• **Task statement**
Copy out each line of the data below in which the string "voyages" appears.

• **Extracted records**
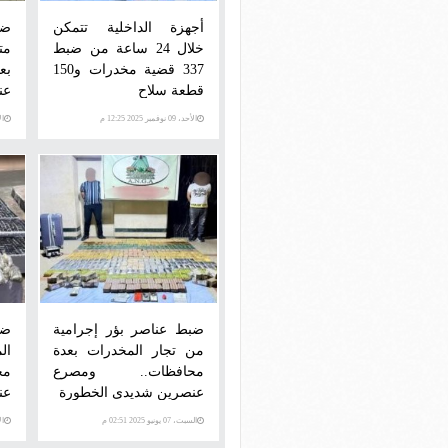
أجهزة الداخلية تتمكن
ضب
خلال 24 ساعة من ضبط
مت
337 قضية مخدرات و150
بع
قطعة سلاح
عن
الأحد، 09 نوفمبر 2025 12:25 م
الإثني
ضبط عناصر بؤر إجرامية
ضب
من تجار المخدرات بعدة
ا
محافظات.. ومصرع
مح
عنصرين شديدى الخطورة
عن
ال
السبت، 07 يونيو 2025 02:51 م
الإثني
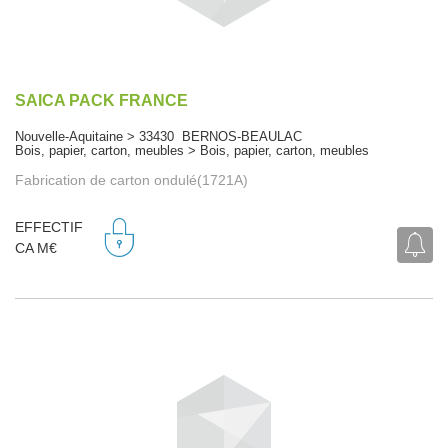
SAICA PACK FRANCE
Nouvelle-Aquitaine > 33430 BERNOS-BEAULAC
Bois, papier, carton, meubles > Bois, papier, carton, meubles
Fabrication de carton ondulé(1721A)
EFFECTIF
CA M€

--

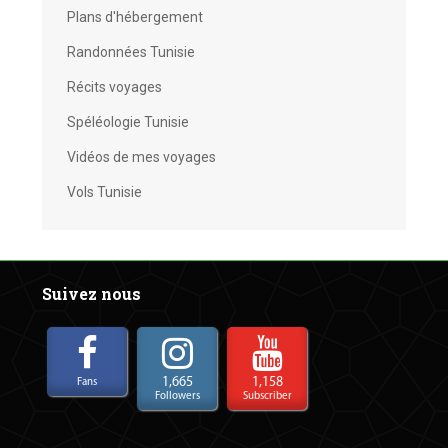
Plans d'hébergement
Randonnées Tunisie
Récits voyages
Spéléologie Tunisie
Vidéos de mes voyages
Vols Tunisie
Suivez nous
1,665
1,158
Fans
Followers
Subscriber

• **Result of this exercise**
Récits voyages
Vidéos de mes voyages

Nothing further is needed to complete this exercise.